Flamengo paga o preço da interferência de Bap no plano de voo do futebol rubro-negro

Lembro de ter alertado aqui que, institucionalmente, a intervenção do presidente do Flamengo, Luiz Eduardo Baptista, determinando a escalação dos titulares no duelo com o Vasco, pelo Estadual, havia se mostrado acertada — a vitória naquele clássico foi crucial para evitar campanha desastrosa e recolocar o clube na disputa do tri. Mas disse também que seria difícil prever impactos maléficos da interrupção da pré-temporada uma semana antes do previsto. E não precisamos esperar muito…

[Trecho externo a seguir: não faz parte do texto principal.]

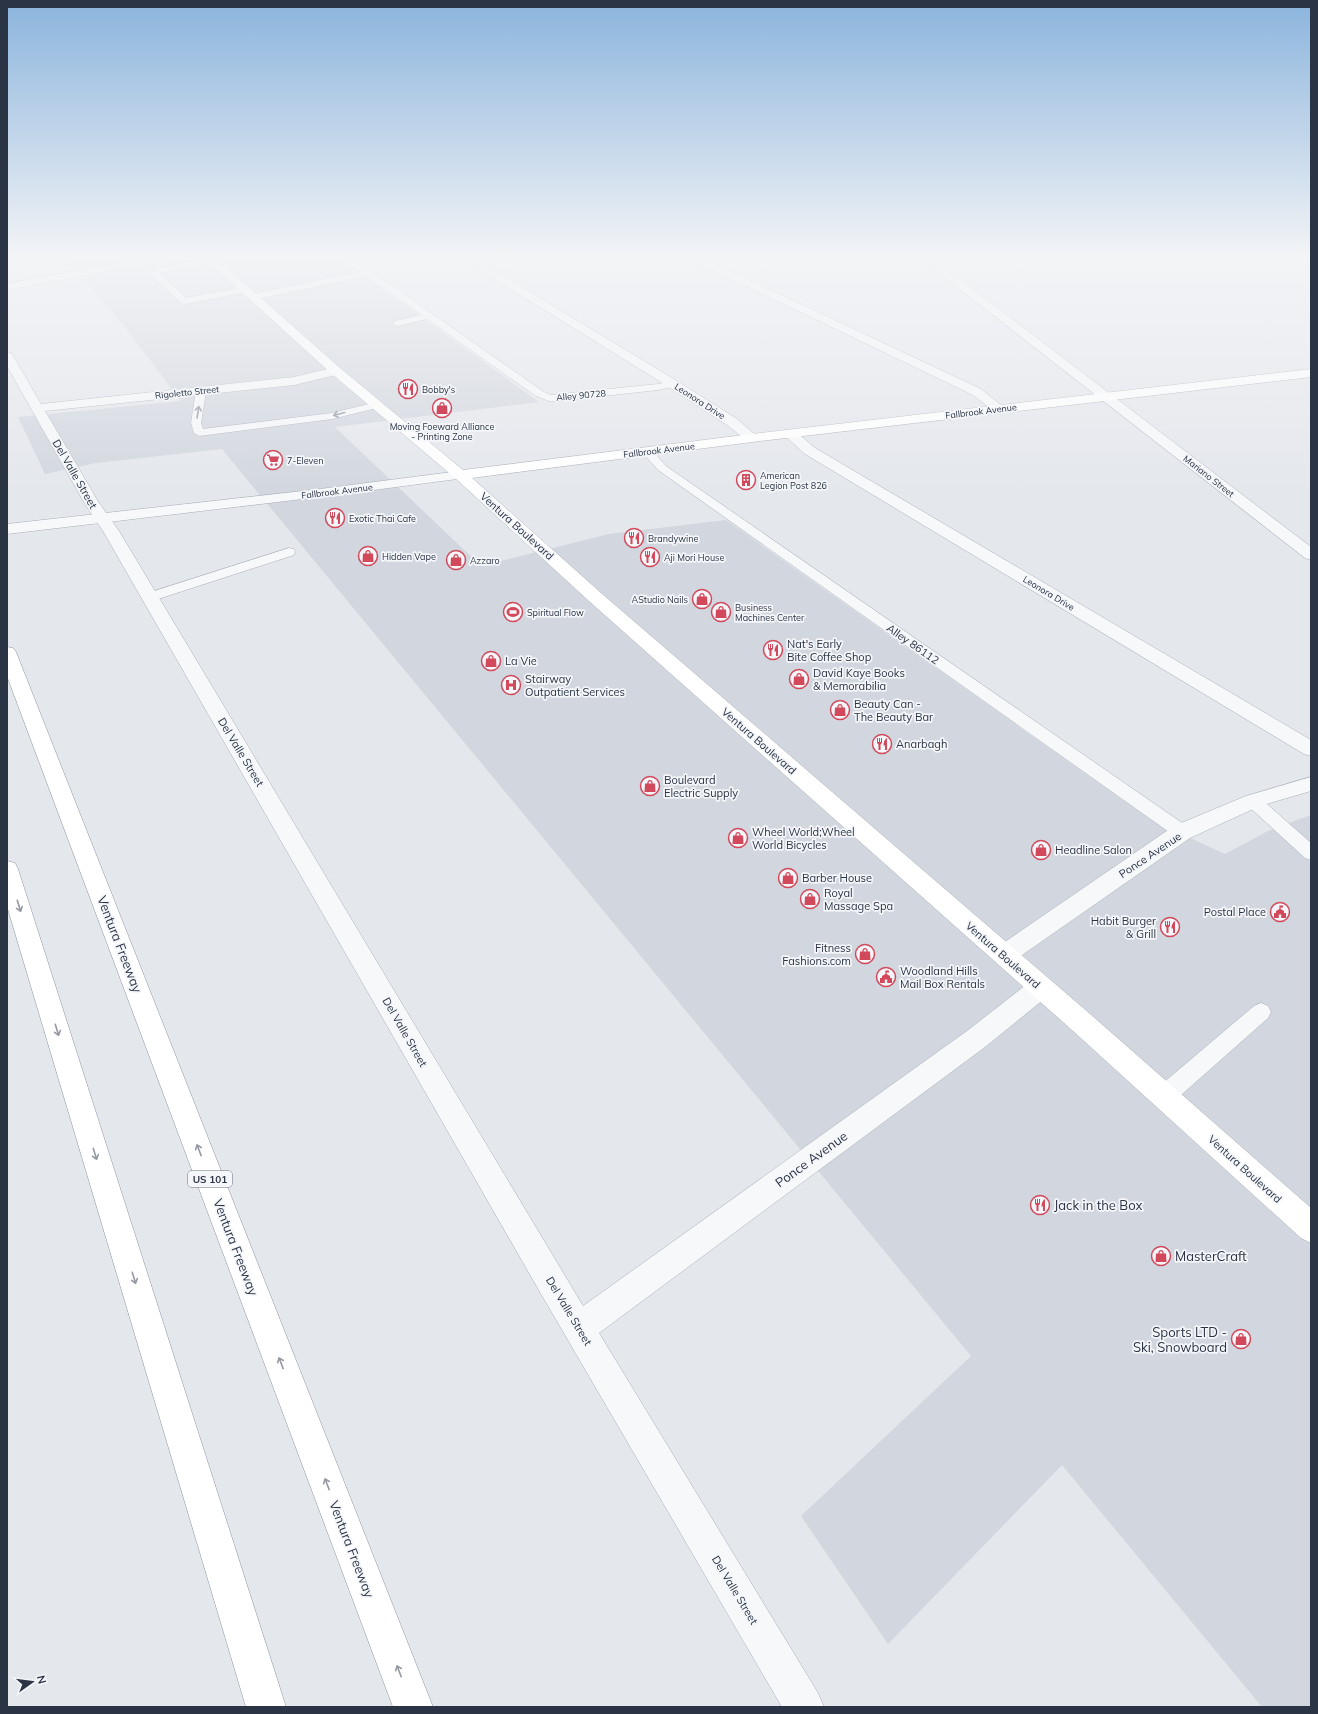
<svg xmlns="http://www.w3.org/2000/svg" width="1318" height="1714" viewBox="0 0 1318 1714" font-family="Mulish,sans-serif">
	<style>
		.built { fill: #d2d6de }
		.green { fill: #c9d6c5 }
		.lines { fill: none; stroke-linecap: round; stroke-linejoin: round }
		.service-casing { stroke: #a9aeb7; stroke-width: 1 }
		.minor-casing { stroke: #a9aeb7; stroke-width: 1 }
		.tertiary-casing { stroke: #a9aeb7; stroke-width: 1 }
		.secondary-casing { stroke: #a9aeb7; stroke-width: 1 }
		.motorway-casing { stroke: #8b94a3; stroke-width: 1 }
		.service { fill: #f7f8fa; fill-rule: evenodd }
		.minor { fill: #f7f8fa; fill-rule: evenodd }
		.tertiary { fill: #f7f8fa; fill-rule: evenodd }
		.secondary { fill: #fff; fill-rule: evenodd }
		.motorway { fill: #fff; fill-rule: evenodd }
		.oneway { stroke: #9196a0 }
		.oneway2 { stroke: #959aa2 }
		.labels { text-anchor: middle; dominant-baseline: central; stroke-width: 3.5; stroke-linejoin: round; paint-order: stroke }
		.far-poi-label { font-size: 9px; fill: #2b3445; stroke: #f4f6f9; text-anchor: start }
		.far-street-label { font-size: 9px; fill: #2b3445; stroke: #f4f6f9 }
		.shield { fill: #f4f6f9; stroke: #676e7b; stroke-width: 1 }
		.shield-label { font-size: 10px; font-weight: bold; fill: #2b3445 }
		.street-label { font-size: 11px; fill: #2b3445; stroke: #f4f6f9 }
		.poi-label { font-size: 11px; fill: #2b3445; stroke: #f4f6f9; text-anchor: start }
		.near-street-label { font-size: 13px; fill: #2b3445; stroke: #f4f6f9 }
		.near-poi-label { font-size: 13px; fill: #2b3445; stroke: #f4f6f9; text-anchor: start }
	</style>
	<rect width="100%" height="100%" fill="#e4e7ec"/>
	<path class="built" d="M62,255H335L539,402L335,427L481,566L609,534L726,520L1151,820L1225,854L1270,830L1311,815V1707H1262L1062,1465L888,1644L801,1516L971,1356L222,449L96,463L45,474L18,417L181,401L125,327Z"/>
	<path class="green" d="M7,255H49L7,263Z"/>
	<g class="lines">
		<defs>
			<path id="service" d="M338,255H348L544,392L551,395L658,384L673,381L678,384L677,386L658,390L558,401H549L536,396L427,319L398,326L395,325L393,323L395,321L422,315L366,276L253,300L249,297L253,294L361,272Z
				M211,258H214V262L163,272L160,274L186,298L245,287L249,290L248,292L184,304L181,303L151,274L157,268Z
				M201,388L206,391L201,423L203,429L332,413L377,402L382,405L381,407L332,419L199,436L194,433L191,423L196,391Z
				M647,448L651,449L666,466L1188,827L1191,832L1188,837L1182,838L1176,837L658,470L641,451Z
				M289,548L294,549L295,552L294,555L155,600L150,601L145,600L143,597L145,594Z
				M1253,795L1259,797L1311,843V860L1305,858L1247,805L1244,801L1247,797Z
				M1261,1003L1268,1006L1271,1012L1268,1018L1172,1103L1164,1106L1156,1103L1153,1096L1156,1089L1254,1006Z"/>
			<path id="minor" d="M160,255H183L178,258L7,290V284Z
				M456,255H469L677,381L737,419L759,438L757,441H747L727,425L669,387Z
				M682,255H696L981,389L1006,409L1005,412H995L973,395Z
				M916,255H928L1311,547V560L1305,558Z
				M7,352L11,353L13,356L41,404L294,377L336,367L340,368L342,371L340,374L294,385L45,411L99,503L119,531L583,1306L967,1031L1031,981L1040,978L1049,981L1052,988L1049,995L985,1047L599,1333L818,1693L824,1707H782L544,1299L103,531L85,504L7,366Z
				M790,430L795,431L815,448L1311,740V756L1304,754L805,454L783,434L785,431Z
				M1311,777V791L1260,806L1190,838L1012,962L1004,965L996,962L992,955L996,948L1174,826L1246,796Z"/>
			<path id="tertiary" d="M460,471L465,472L467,475L465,478L320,497L7,534V524L320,489Z"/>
			<path id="secondary" d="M201,255H212L340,368L463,470L752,434L1311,369V377L752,442L472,478L601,593L1090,1014L1311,1208V1243L1301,1238L1072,1030L589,601L455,478L332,374Z"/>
			<path id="motorway" d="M7,647L13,648L16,652L433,1707H393L7,676Z
				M7,861L15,863L18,869L286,1707H246L7,906Z"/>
		</defs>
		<use href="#service" class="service-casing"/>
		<use href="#minor" class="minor-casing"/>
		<use href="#tertiary" class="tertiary-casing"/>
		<use href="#secondary" class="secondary-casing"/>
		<use href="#motorway" class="motorway-casing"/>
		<use href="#service" class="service"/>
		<use href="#minor" class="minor"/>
		<use href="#tertiary" class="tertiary"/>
		<use href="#secondary" class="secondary"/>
		<use href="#motorway" class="motorway"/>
	</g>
	<defs><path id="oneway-shaft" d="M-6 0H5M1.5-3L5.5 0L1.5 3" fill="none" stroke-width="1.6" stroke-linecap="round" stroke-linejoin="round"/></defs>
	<g class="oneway">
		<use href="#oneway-shaft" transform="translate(198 412) rotate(-81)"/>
		<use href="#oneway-shaft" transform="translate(339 414) rotate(166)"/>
	</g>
	<g class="oneway2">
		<use href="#oneway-shaft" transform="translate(19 906) rotate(73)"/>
		<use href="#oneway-shaft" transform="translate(57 1030) rotate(73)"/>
		<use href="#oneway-shaft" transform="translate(199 1150) rotate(-111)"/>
		<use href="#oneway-shaft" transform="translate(95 1154) rotate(73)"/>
		<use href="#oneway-shaft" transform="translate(134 1278) rotate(73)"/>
		<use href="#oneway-shaft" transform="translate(281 1363) rotate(-111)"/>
		<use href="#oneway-shaft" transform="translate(327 1484) rotate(-111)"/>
		<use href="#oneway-shaft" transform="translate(399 1671) rotate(-111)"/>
	</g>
	<linearGradient id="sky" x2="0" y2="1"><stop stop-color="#8bb4dd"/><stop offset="0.52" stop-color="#f3f4f6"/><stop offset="1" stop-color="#f3f4f6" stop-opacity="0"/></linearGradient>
	<rect width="1318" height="495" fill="url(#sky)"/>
	<defs>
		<symbol id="restaurant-ring" viewBox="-11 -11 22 22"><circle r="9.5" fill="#f4f6f9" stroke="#d1495b" stroke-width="1.5"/><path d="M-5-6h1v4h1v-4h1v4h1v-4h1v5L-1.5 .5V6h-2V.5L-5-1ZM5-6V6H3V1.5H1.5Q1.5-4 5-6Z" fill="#d1495b"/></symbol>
		<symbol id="shop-ring" viewBox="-11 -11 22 22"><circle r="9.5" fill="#f4f6f9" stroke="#d1495b" stroke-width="1.5"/><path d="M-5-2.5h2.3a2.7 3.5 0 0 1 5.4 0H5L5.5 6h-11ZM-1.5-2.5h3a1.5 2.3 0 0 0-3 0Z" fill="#d1495b"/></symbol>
		<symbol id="supermarket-ring" viewBox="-11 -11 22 22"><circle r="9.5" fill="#f4f6f9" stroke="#d1495b" stroke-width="1.5"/><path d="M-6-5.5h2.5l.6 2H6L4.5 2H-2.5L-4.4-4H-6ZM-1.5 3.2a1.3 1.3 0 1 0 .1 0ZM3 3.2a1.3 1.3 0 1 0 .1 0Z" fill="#d1495b"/></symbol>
		<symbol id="building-ring" viewBox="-11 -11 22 22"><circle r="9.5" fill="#f4f6f9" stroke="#d1495b" stroke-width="1.5"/><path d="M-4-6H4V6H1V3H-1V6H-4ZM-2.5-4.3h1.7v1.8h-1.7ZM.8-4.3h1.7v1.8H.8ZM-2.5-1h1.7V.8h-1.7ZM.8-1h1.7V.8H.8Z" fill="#d1495b"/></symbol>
		<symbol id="stadium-ring" viewBox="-11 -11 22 22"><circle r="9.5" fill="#f4f6f9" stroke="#d1495b" stroke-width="1.5"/><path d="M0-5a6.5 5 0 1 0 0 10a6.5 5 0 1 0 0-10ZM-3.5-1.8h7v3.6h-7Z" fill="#d1495b"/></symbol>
		<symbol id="hospital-ring" viewBox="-11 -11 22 22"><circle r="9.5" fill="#f4f6f9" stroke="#d1495b" stroke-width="1.5"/><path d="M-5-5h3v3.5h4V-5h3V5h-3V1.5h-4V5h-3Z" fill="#d1495b"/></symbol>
		<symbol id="civic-ring" viewBox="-11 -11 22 22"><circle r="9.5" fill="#f4f6f9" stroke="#d1495b" stroke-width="1.5"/><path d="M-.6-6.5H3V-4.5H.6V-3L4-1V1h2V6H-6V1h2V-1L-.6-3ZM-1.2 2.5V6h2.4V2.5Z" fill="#d1495b"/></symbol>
	</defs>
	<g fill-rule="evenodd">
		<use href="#restaurant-ring" x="397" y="378" width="22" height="22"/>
		<use href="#shop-ring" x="431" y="397" width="22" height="22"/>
		<use href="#supermarket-ring" x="262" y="449" width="22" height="22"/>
		<use href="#building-ring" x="735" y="469" width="22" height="22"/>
		<use href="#restaurant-ring" x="324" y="507" width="22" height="22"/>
		<use href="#restaurant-ring" x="623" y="527" width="22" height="22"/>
		<use href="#shop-ring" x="357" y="545" width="22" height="22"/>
		<use href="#restaurant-ring" x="639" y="546" width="22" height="22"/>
		<use href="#shop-ring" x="445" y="549" width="22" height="22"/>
		<use href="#shop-ring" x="691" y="588" width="22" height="22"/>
		<use href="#stadium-ring" x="502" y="601" width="22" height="22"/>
		<use href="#shop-ring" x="710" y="601" width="22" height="22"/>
		<use href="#restaurant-ring" x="762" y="639" width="22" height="22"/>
		<use href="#shop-ring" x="480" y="650" width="22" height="22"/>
		<use href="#shop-ring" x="788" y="668" width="22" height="22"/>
		<use href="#hospital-ring" x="500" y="674" width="22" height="22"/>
		<use href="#shop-ring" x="829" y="699" width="22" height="22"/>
		<use href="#restaurant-ring" x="871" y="733" width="22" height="22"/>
		<use href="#shop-ring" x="639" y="775" width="22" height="22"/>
		<use href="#shop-ring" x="727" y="827" width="22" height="22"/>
		<use href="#shop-ring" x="1030" y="839" width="22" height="22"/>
		<use href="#shop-ring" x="777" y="867" width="22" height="22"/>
		<use href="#shop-ring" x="799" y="888" width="22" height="22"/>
		<use href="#civic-ring" x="1269" y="901" width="22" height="22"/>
		<use href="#restaurant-ring" x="1159" y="916" width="22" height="22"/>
		<use href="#shop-ring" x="854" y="943" width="22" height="22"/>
		<use href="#civic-ring" x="875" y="966" width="22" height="22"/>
		<use href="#restaurant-ring" x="1029" y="1194" width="22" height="22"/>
		<use href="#shop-ring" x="1150" y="1245" width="22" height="22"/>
		<use href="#shop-ring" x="1230" y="1328" width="22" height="22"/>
	</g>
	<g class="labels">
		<g class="far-poi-label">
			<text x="422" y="389">Bobby's</text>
			<text x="442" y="426" text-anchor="middle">Moving Foeward Alliance<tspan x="442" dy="10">- Printing Zone</tspan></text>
			<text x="287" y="460">7-Eleven</text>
			<text x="760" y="475">American<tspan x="760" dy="10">Legion Post 826</tspan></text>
			<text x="349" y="518">Exotic Thai Cafe</text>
			<text x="648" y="538">Brandywine</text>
			<text x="382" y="556">Hidden Vape</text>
			<text x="664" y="557">Aji Mori House</text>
			<text x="470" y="560">Azzaro</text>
			<text x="688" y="599" text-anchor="end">AStudio Nails</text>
			<text x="735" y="607">Business<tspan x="735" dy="10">Machines Center</tspan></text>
			<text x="527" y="612">Spiritual Flow</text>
		</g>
		<g class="far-street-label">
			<text transform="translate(187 392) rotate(-6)">Rigoletto Street</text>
			<text transform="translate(581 395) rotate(-5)">Alley 90728</text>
			<text transform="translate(700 401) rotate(33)">Leonora Drive</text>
			<text transform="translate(981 411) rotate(-7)">Fallbrook Avenue</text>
			<text transform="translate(659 450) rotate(-7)">Fallbrook Avenue</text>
			<text transform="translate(1209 476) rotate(38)">Mariano Street</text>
			<text transform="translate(337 491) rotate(-7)">Fallbrook Avenue</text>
			<text transform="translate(1049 593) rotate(31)">Leonora Drive</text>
		</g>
		<rect class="shield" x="188" y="1171" width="44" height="16" rx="3"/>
		<g class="shield-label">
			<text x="210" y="1179">US 101</text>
		</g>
		<g class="street-label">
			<text transform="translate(75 474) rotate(60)">Del Valle Street</text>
			<text transform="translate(517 526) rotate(42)">Ventura Boulevard</text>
			<text transform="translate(913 644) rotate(35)">Alley 86112</text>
			<text transform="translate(759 741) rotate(41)">Ventura Boulevard</text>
			<text transform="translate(241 752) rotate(59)">Del Valle Street</text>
			<text transform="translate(1150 855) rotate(-34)">Ponce Avenue</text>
			<text transform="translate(1003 955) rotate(41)">Ventura Boulevard</text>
			<text transform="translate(405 1032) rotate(60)">Del Valle Street</text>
			<text transform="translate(1245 1169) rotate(42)">Ventura Boulevard</text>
			<text transform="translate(569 1311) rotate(59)">Del Valle Street</text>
			<text transform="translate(735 1590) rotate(59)">Del Valle Street</text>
		</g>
		<g class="poi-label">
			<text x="787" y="644">Nat's Early<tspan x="787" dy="13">Bite Coffee Shop</tspan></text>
			<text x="505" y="661">La Vie</text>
			<text x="813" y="673">David Kaye Books<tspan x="813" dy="13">&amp; Memorabilia</tspan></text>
			<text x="525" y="679">Stairway<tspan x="525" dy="13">Outpatient Services</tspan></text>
			<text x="854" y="704">Beauty Can -<tspan x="854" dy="13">The Beauty Bar</tspan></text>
			<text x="896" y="744">Anarbagh</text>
			<text x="664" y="780">Boulevard<tspan x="664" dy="13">Electric Supply</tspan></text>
			<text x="752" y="832">Wheel World;Wheel<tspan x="752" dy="13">World Bicycles</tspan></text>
			<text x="1055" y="850">Headline Salon</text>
			<text x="802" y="878">Barber House</text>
			<text x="824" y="893">Royal<tspan x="824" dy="13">Massage Spa</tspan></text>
			<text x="1266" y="912" text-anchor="end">Postal Place</text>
			<text x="1156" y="921" text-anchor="end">Habit Burger<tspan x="1156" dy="13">&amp; Grill</tspan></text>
			<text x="851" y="948" text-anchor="end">Fitness<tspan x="851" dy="13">Fashions.com</tspan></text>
			<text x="900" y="971">Woodland Hills<tspan x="900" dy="13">Mail Box Rentals</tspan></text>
		</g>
		<g class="near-street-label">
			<text transform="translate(120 944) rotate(69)">Ventura Freeway</text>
			<text transform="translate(811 1159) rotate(-36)">Ponce Avenue</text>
			<text transform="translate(236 1247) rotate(69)">Ventura Freeway</text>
			<text transform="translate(352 1549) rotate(69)">Ventura Freeway</text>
		</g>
		<g class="near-poi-label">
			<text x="1054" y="1205">Jack in the Box</text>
			<text x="1175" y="1256">MasterCraft</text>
			<text x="1227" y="1332" text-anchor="end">Sports LTD -<tspan x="1227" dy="15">Ski, Snowboard</tspan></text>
		</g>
	</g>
	<rect width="1318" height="1714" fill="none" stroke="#2b3445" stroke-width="16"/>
	<g transform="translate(32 1682) rotate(76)" stroke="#f4f6f9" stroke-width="3" paint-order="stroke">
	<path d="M0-3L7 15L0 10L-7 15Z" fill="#2b3445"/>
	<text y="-6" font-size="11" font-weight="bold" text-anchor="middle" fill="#2b3445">N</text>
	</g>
</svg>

Pouco mais de um mês depois da vitória sobre o cruz-maltino, o Flamengo paga o preço da interferência no plano de voo, com atuações abaixo do padrão, cinco derrotas em nove partidas e os vices na Supercopa e Recopa — revezes que custaram R$ 9,8 milhões aos cofres. Os jogadores ainda carecem de força e potência, e são pressionados como se tivessem desaprendido o futebol de 2025, perdido o viço ou chegado ao clube sem o talento e a eficiência propagados. Exagero difundido raivosamente.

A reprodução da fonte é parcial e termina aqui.